Set down each line of the data below exactly as it stands, dropping the pictures.
RECORDED DATA: Begin
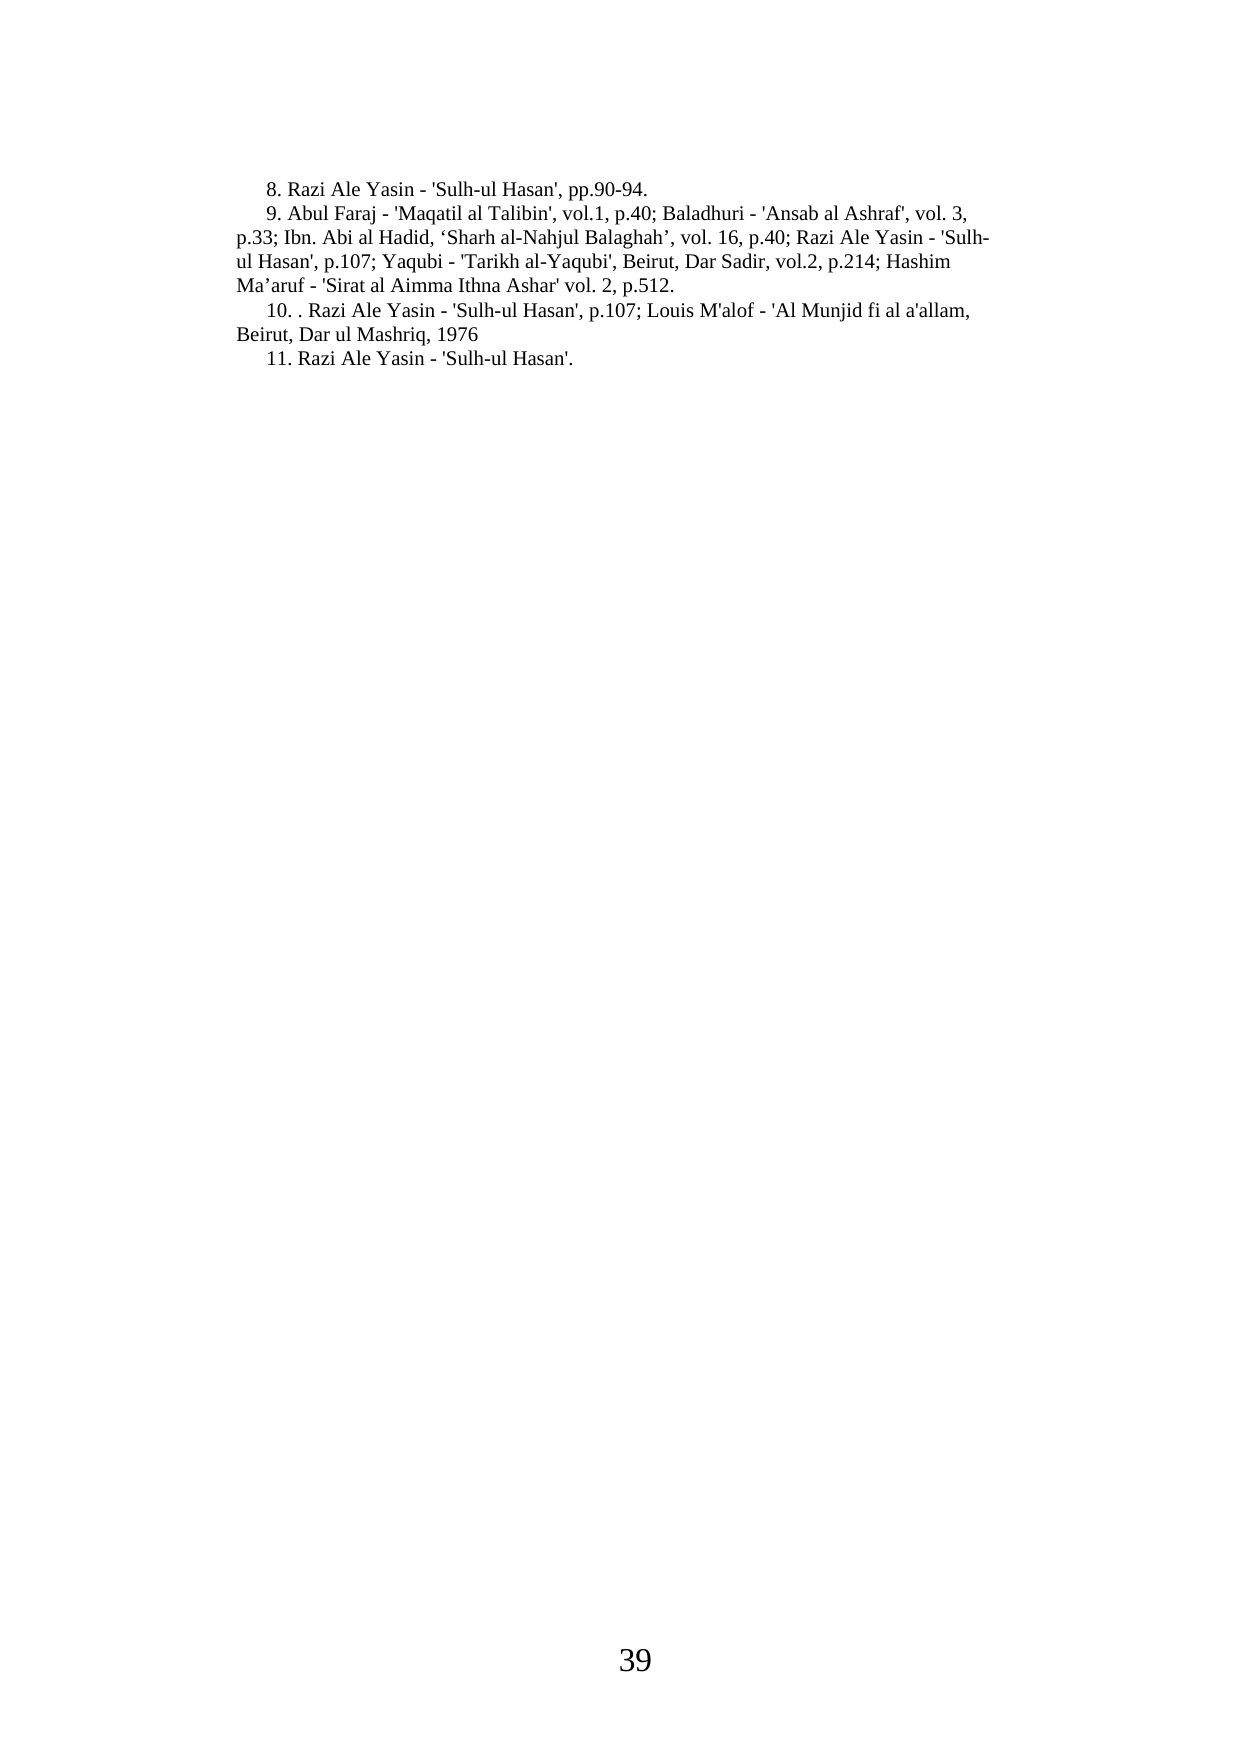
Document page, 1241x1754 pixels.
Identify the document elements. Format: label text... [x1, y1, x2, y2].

text 11. Razi Ale Yasin - 'Sulh-ul Hasan'. [236, 346, 1004, 370]
text 10. . Razi Ale Yasin - 'Sulh-ul Hasan', p.107; Louis M'alof - 'Al Munjid fi al a'allam, Beirut, Dar ul Mashriq, 1976 [236, 297, 1004, 346]
text 9. Abul Faraj - 'Maqatil al Talibin', vol.1, p.40; Baladhuri - 'Ansab al Ashraf', vol. 3, p.33; Ibn. Abi al Hadid, ‘Sharh al-Nahjul Balaghah’, vol. 16, p.40; Razi Ale Yasin - 'Sulh-ul Hasan', p.107; Yaqubi - 'Tarikh al-Yaqubi', Beirut, Dar Sadir, vol.2, p.214; Hashim Ma’aruf - 'Sirat al Aimma Ithna Ashar' vol. 2, p.512. [236, 201, 1004, 297]
text 8. Razi Ale Yasin - 'Sulh-ul Hasan', pp.90-94. [236, 177, 1004, 201]
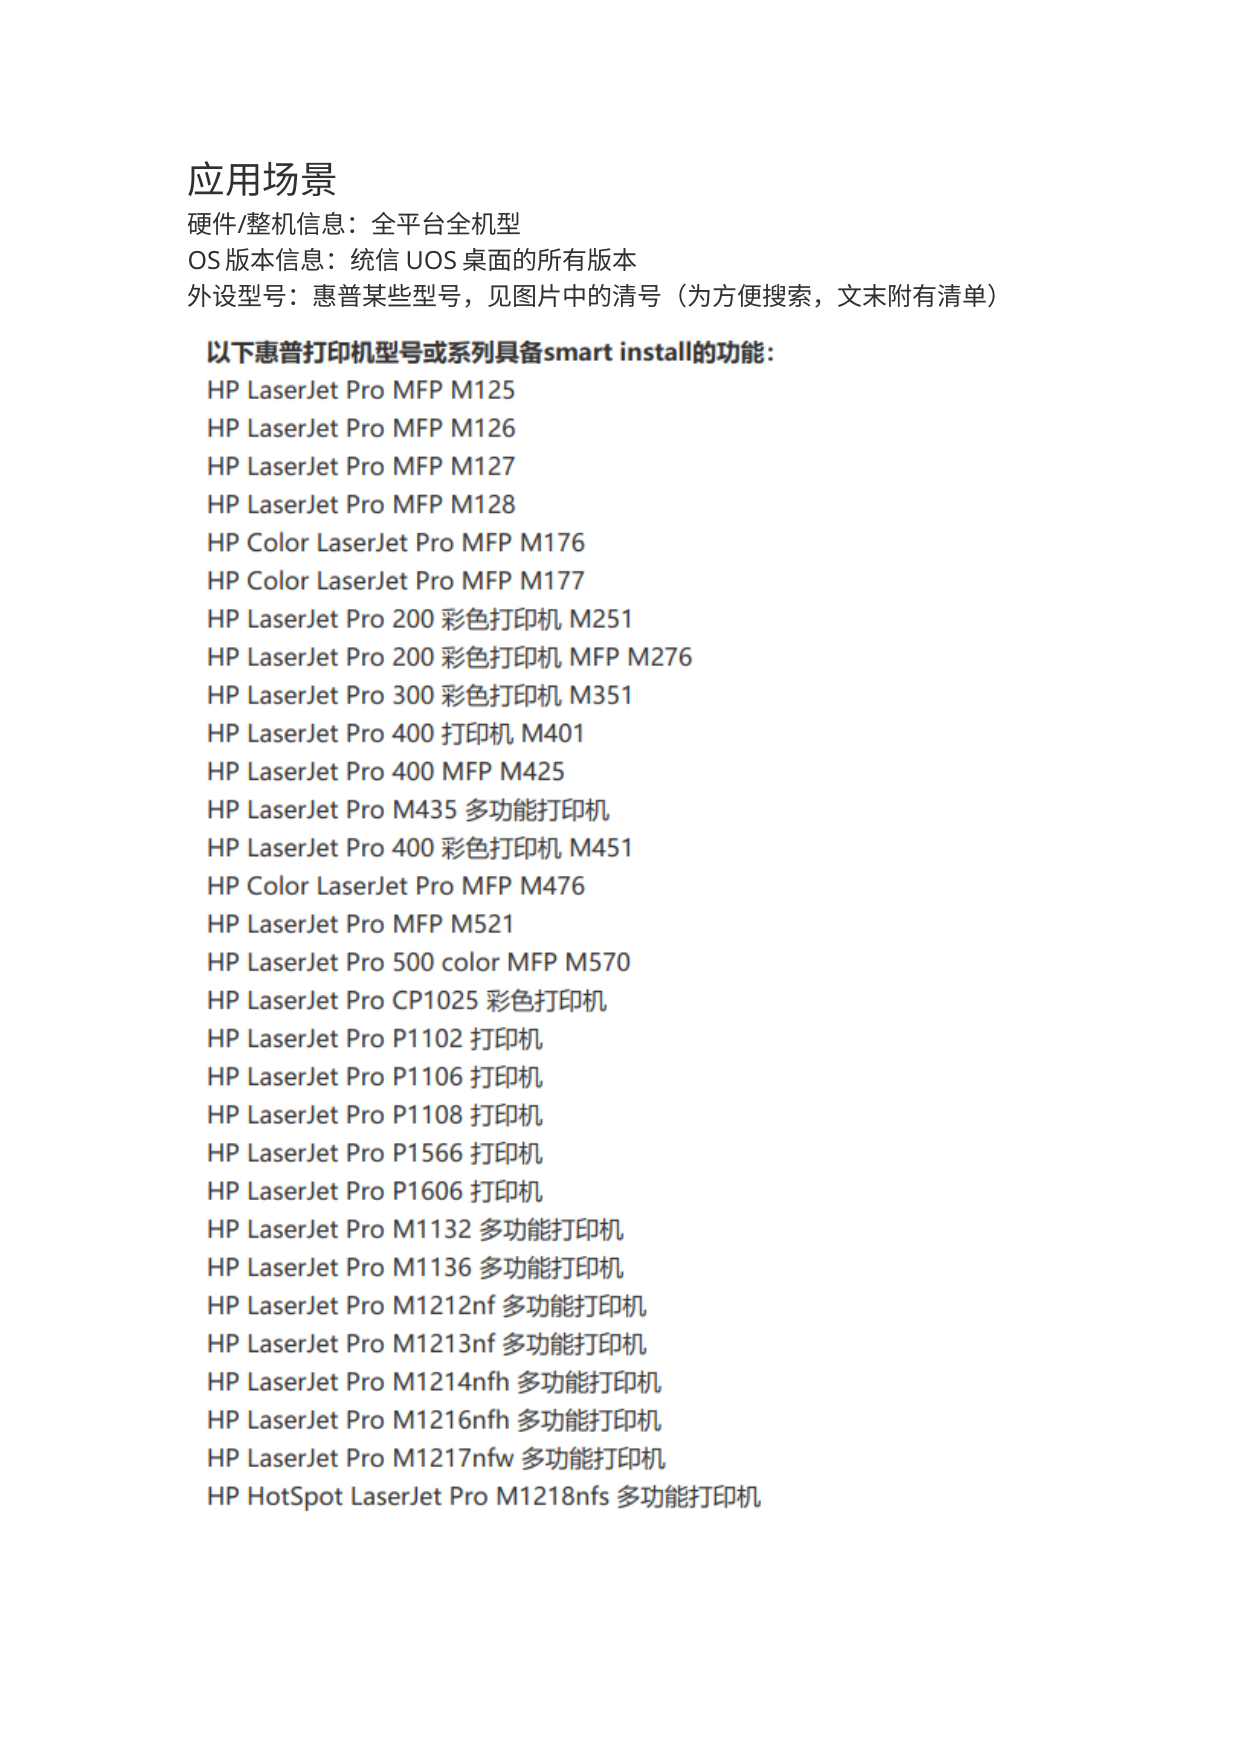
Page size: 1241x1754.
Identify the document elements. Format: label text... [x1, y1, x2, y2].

text 硬件/整机信息：全平台全机型 [187, 204, 1053, 241]
text 应用场景 [187, 150, 1053, 204]
text OS版本信息：统信UOS桌面的所有版本 [187, 241, 1053, 277]
picture [187, 313, 1053, 1525]
text 外设型号：惠普某些型号，见图片中的清号（为方便搜索，文末附有清单） [187, 277, 1053, 313]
RECORDED DATA: End
__SOLUTION FOR THIS TASK__:
Document page, 1241x1754 pixels.
Identify the document elements. Format: label text... [x1, y1, x2, y2].

text 11. Razi Ale Yasin - 'Sulh-ul Hasan'. [236, 346, 1004, 370]
text 10. . Razi Ale Yasin - 'Sulh-ul Hasan', p.107; Louis M'alof - 'Al Munjid fi al a'allam, Beirut, Dar ul Mashriq, 1976 [236, 297, 1004, 346]
text 9. Abul Faraj - 'Maqatil al Talibin', vol.1, p.40; Baladhuri - 'Ansab al Ashraf', vol. 3, p.33; Ibn. Abi al Hadid, ‘Sharh al-Nahjul Balaghah’, vol. 16, p.40; Razi Ale Yasin - 'Sulh-ul Hasan', p.107; Yaqubi - 'Tarikh al-Yaqubi', Beirut, Dar Sadir, vol.2, p.214; Hashim Ma’aruf - 'Sirat al Aimma Ithna Ashar' vol. 2, p.512. [236, 201, 1004, 297]
text 8. Razi Ale Yasin - 'Sulh-ul Hasan', pp.90-94. [236, 177, 1004, 201]
Page size: 1241x1754.
Identify the document elements. Format: label text... [x1, y1, x2, y2].

text 硬件/整机信息：全平台全机型 [187, 204, 1053, 241]
text 应用场景 [187, 150, 1053, 204]
text OS版本信息：统信UOS桌面的所有版本 [187, 241, 1053, 277]
picture [187, 313, 1053, 1525]
text 外设型号：惠普某些型号，见图片中的清号（为方便搜索，文末附有清单） [187, 277, 1053, 313]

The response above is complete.